### [Household object detections]
______________________________

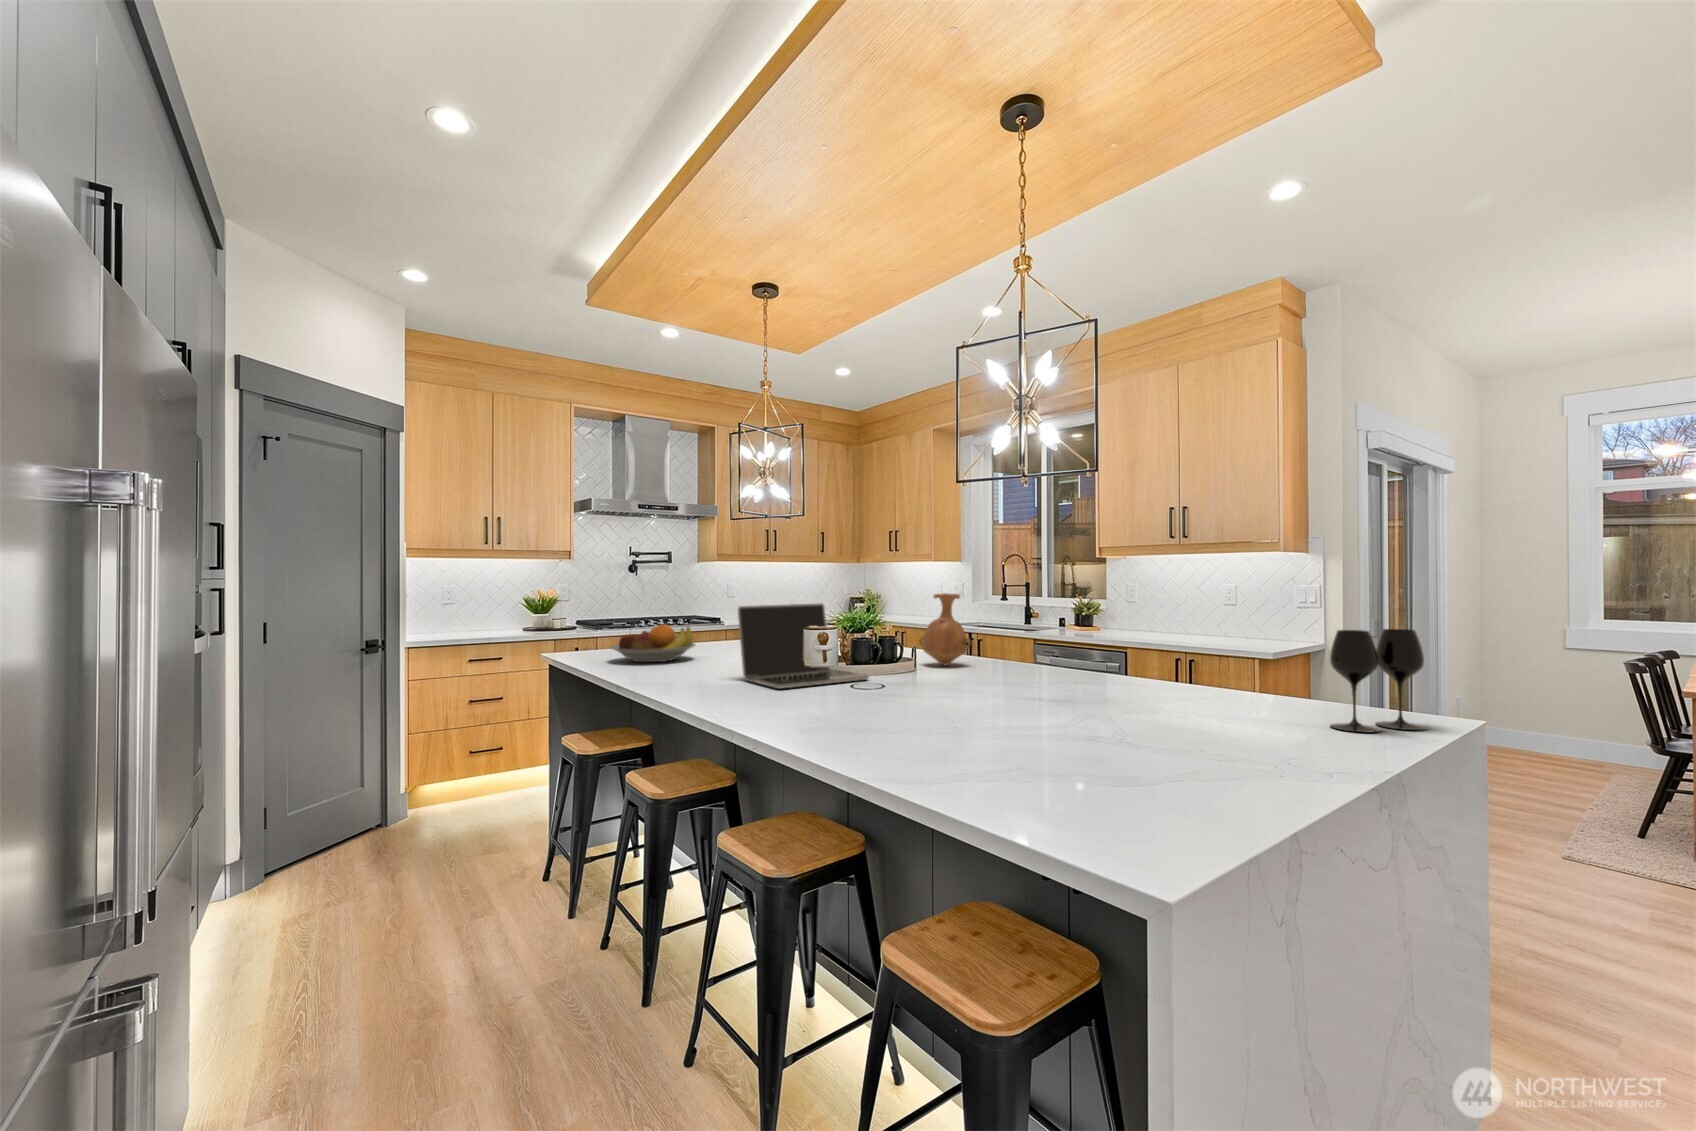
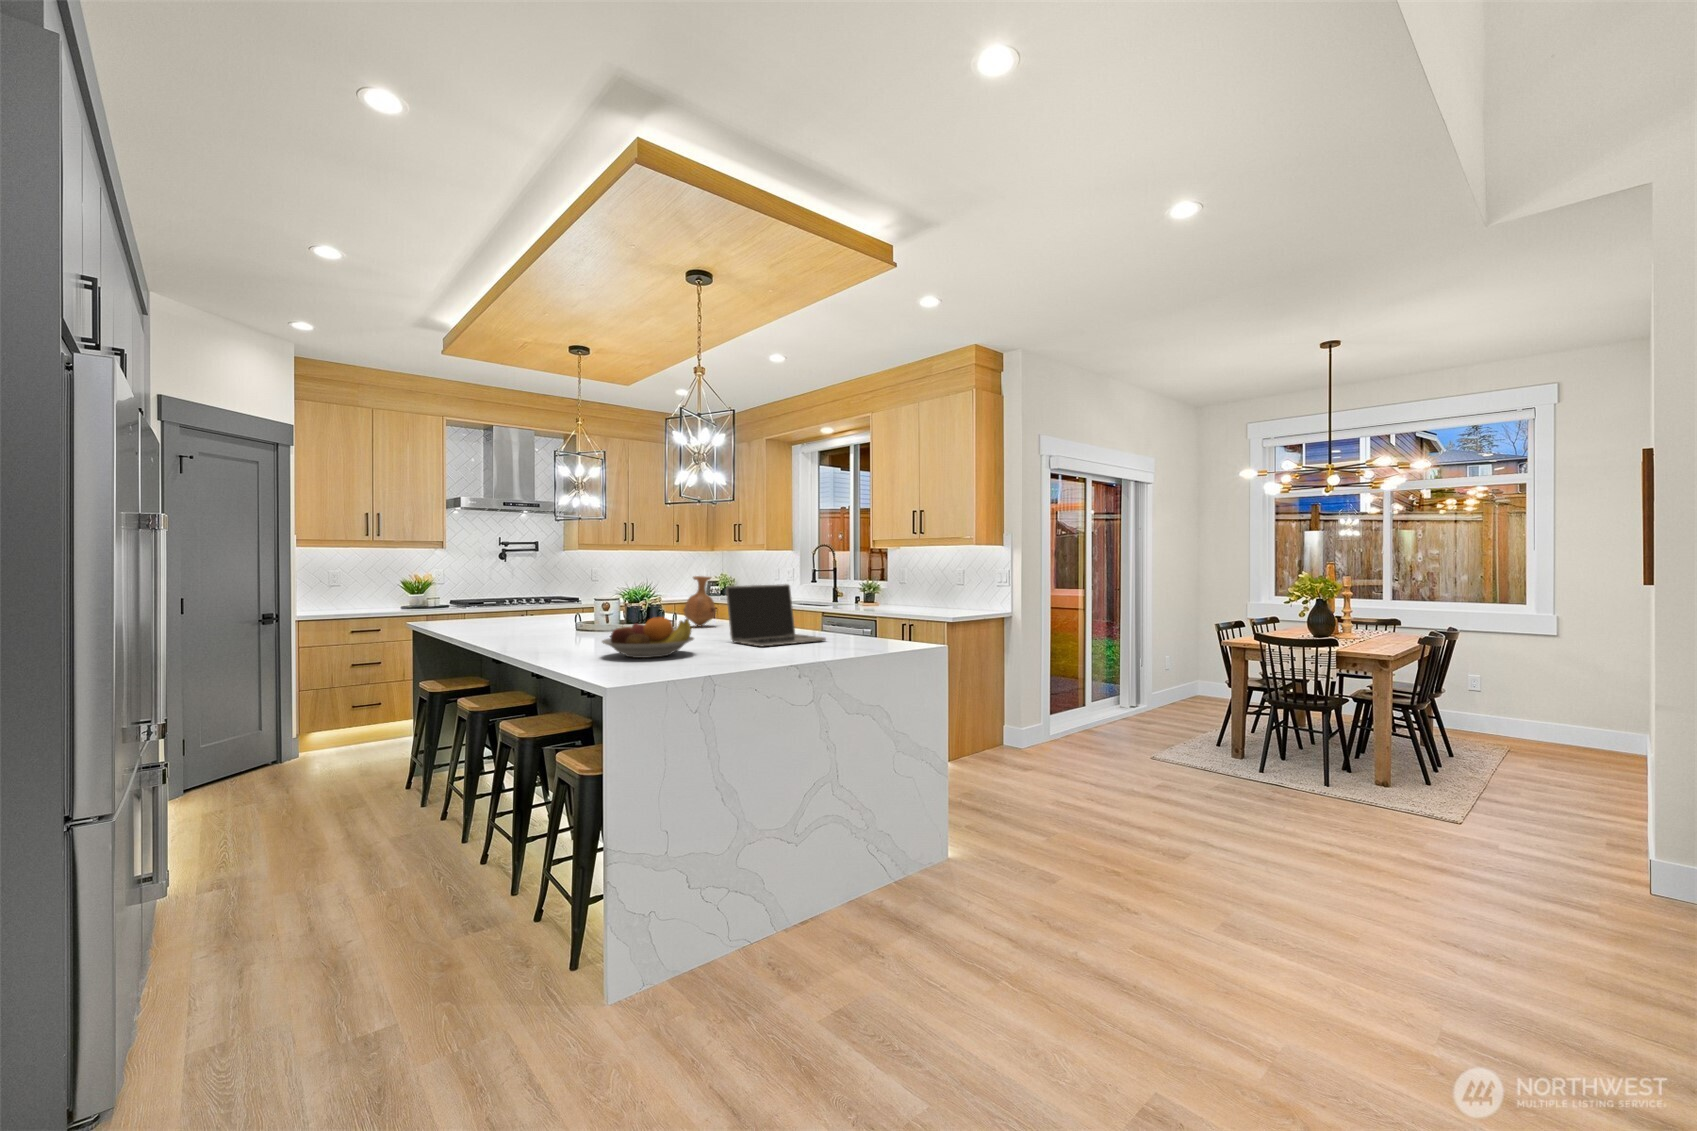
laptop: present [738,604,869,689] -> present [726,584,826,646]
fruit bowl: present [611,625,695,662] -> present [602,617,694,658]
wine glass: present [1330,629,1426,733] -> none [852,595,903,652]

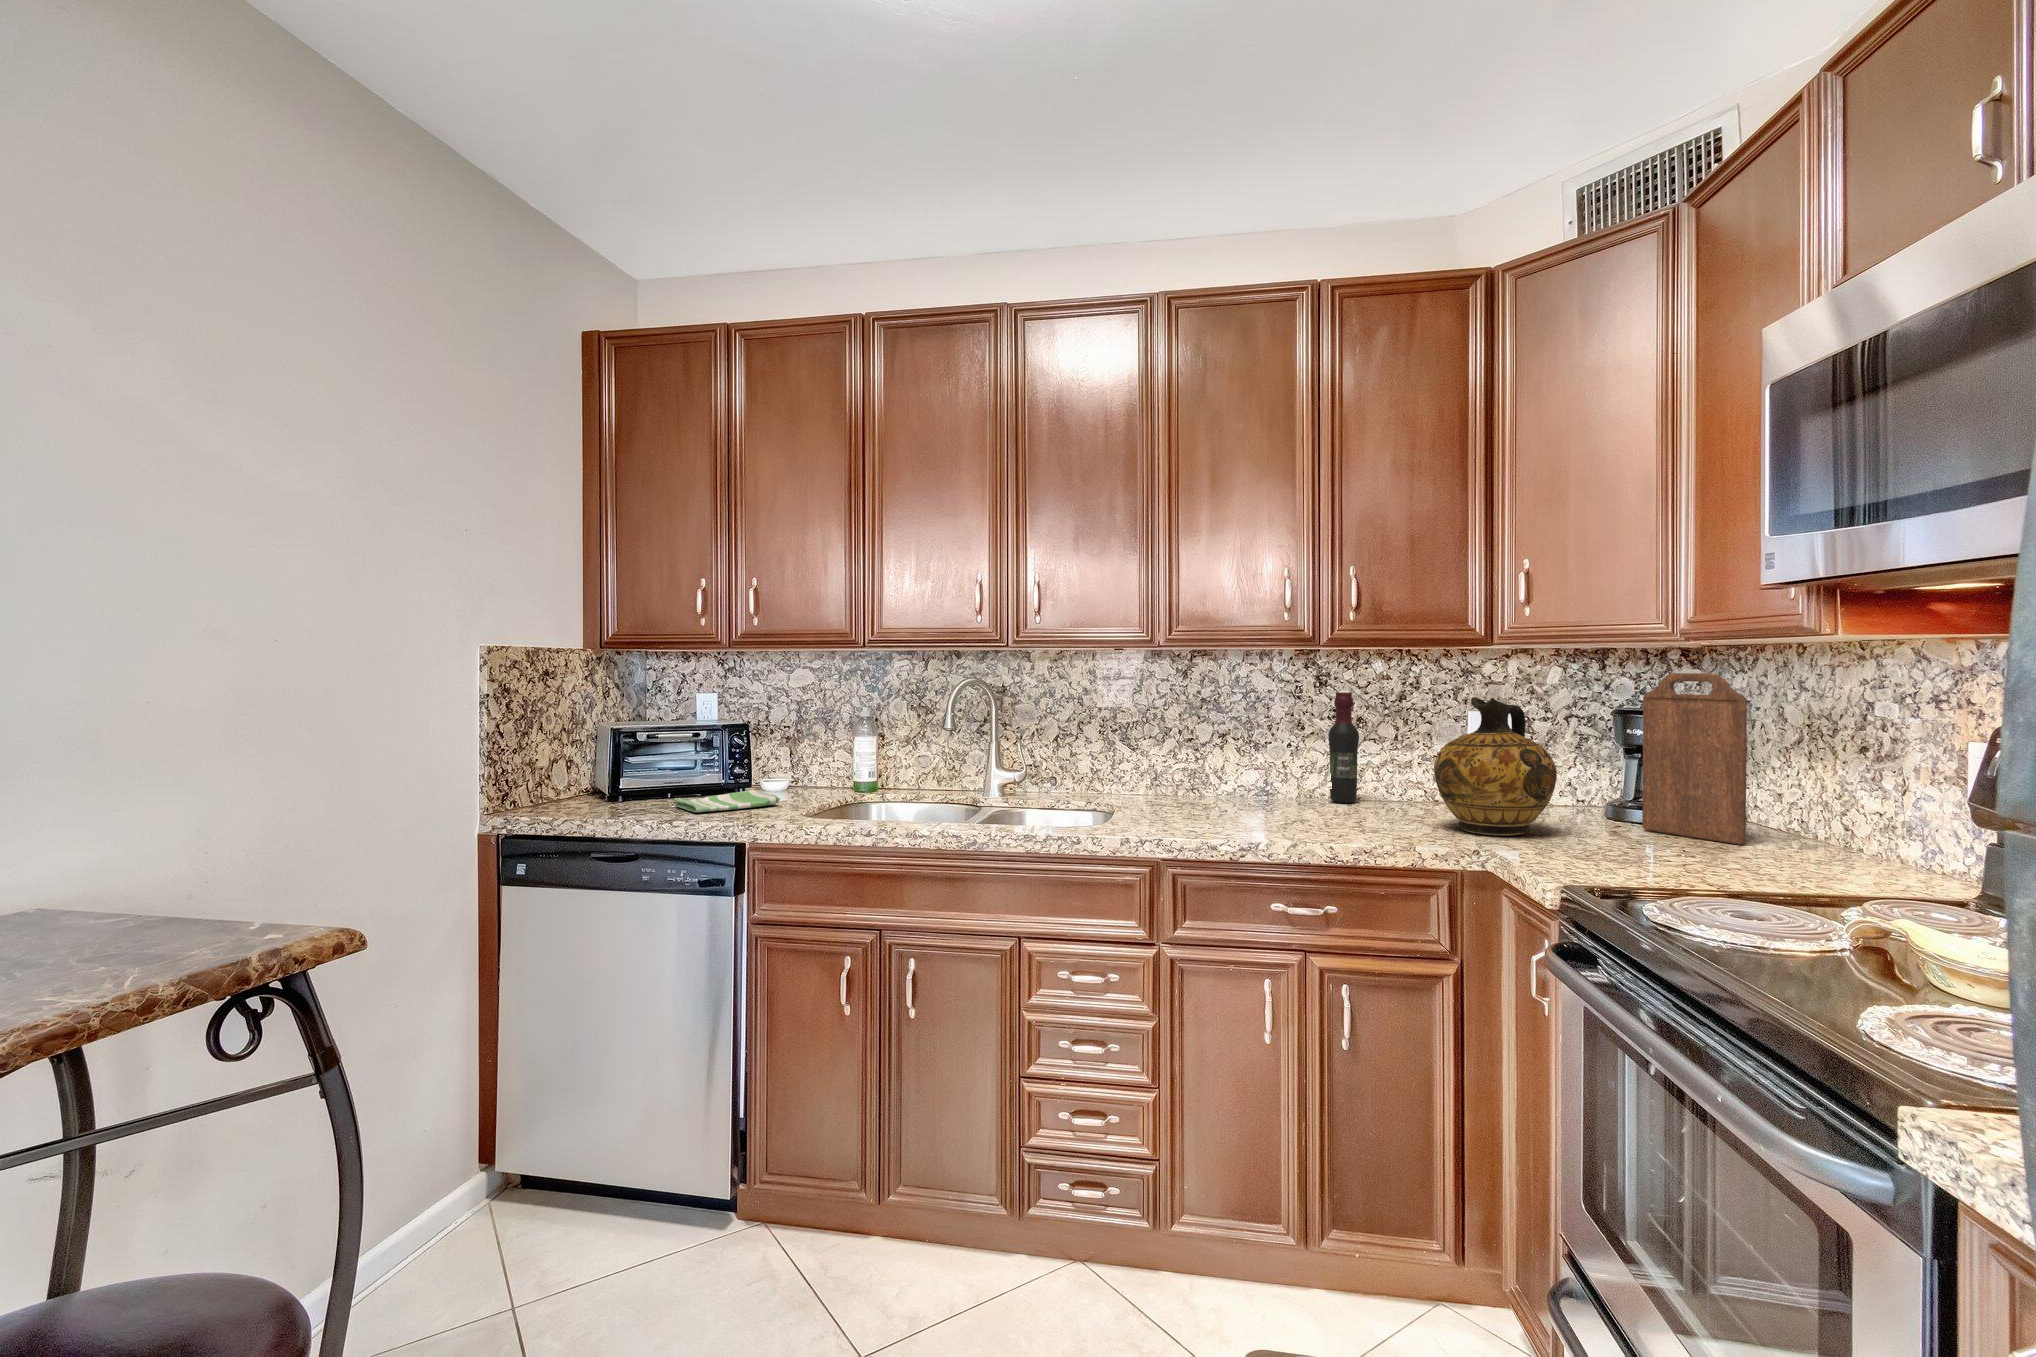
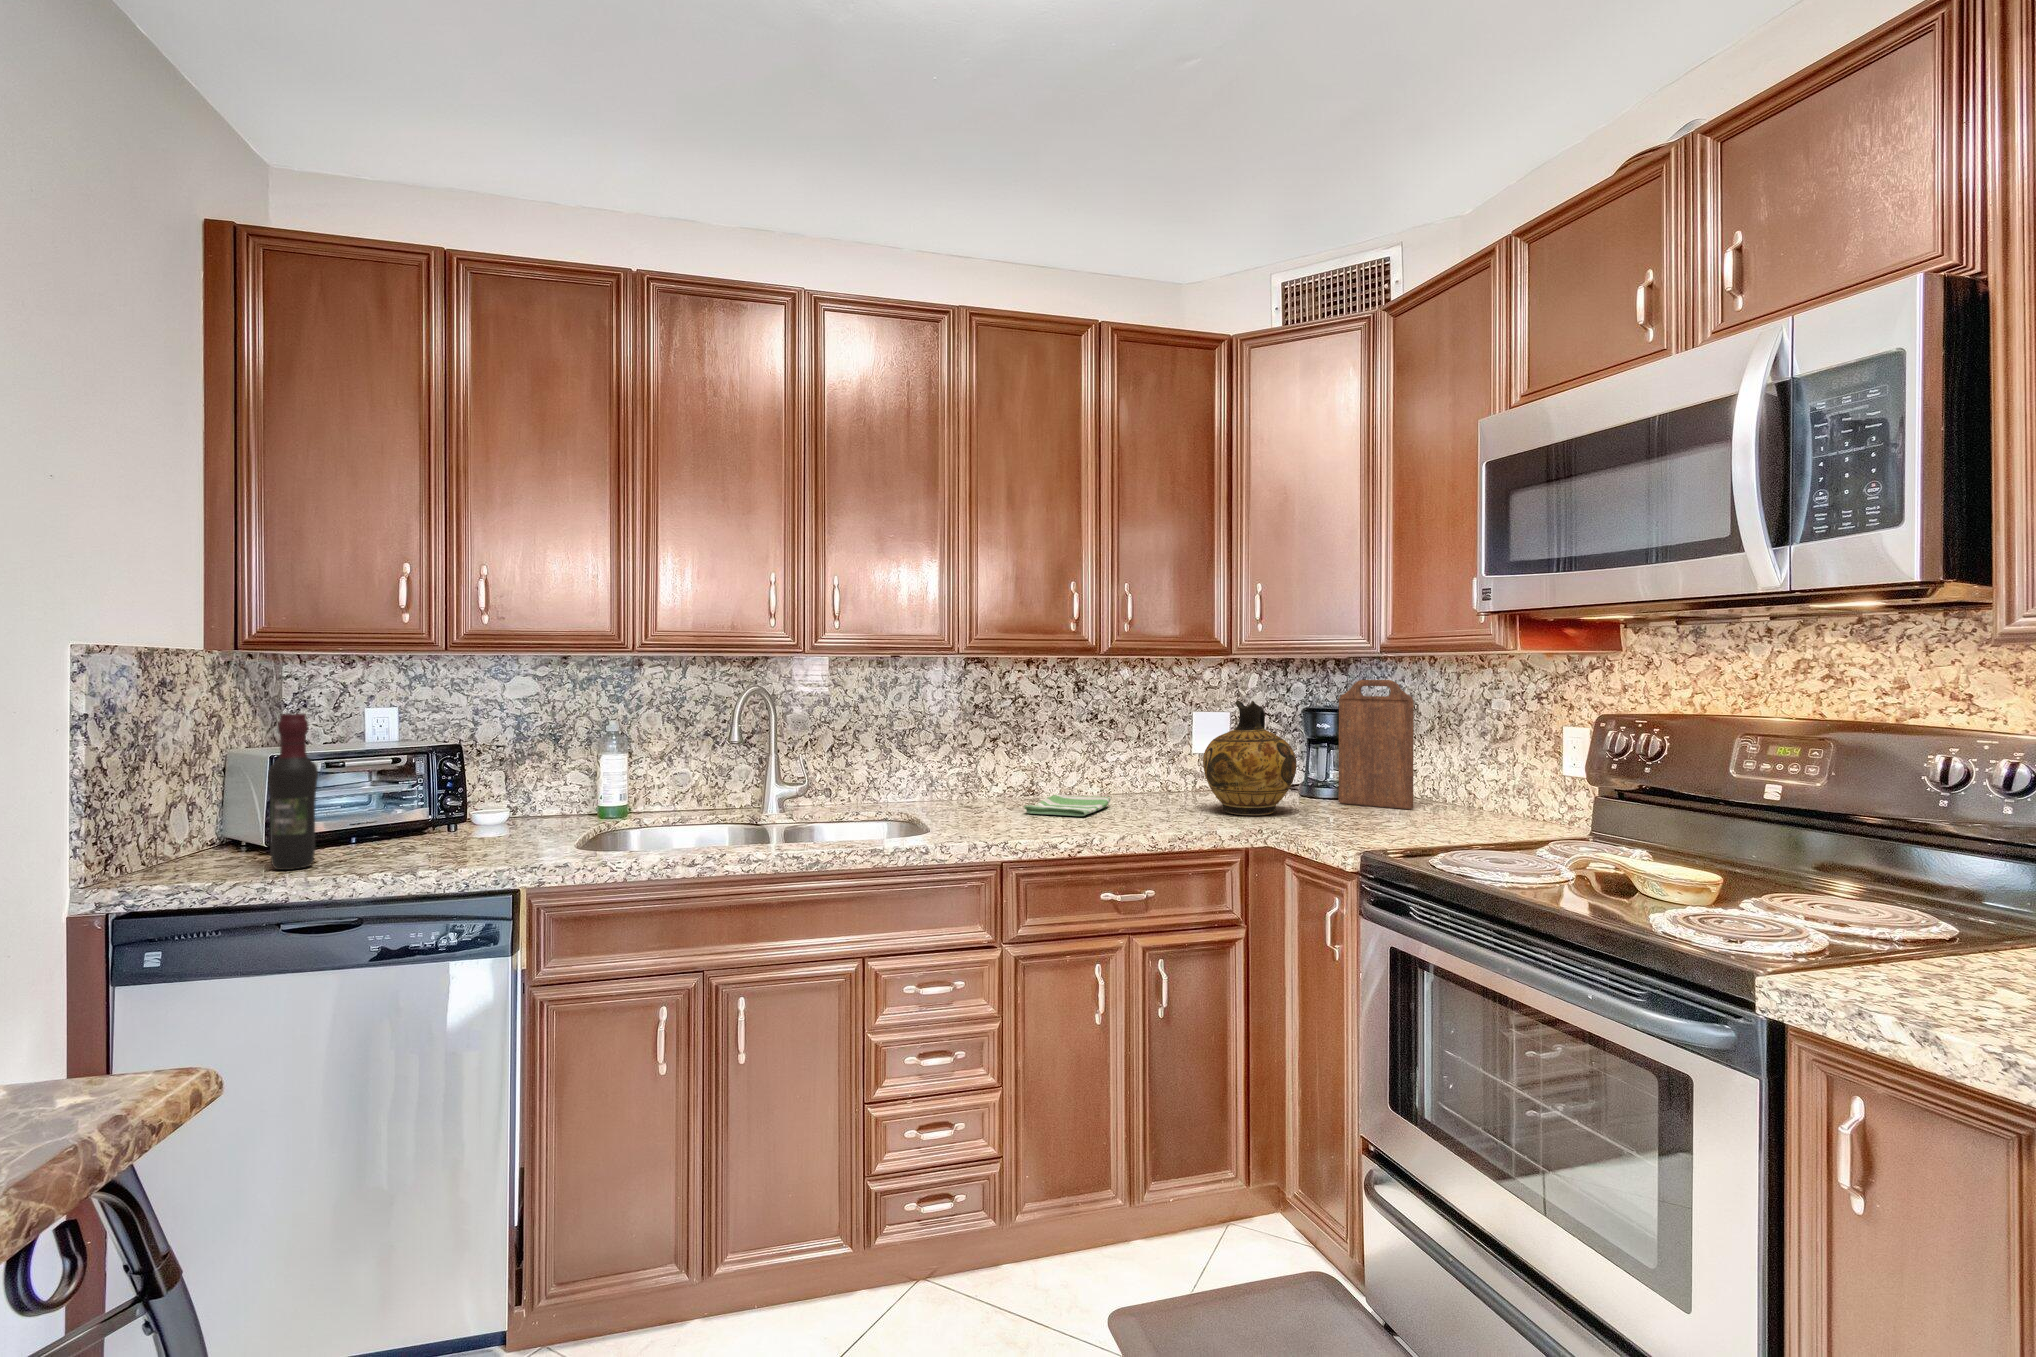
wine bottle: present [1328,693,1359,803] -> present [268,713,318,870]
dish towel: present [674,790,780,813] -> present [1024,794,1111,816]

______________________________

### [Prompt]
All lines above must be repeated exactly, and the pictures must be omitted.

### [Reply to the exercise]
laptop: present [738,604,869,689] -> present [726,584,826,646]
fruit bowl: present [611,625,695,662] -> present [602,617,694,658]
wine glass: present [1330,629,1426,733] -> none [852,595,903,652]

wine bottle: present [1328,693,1359,803] -> present [268,713,318,870]
dish towel: present [674,790,780,813] -> present [1024,794,1111,816]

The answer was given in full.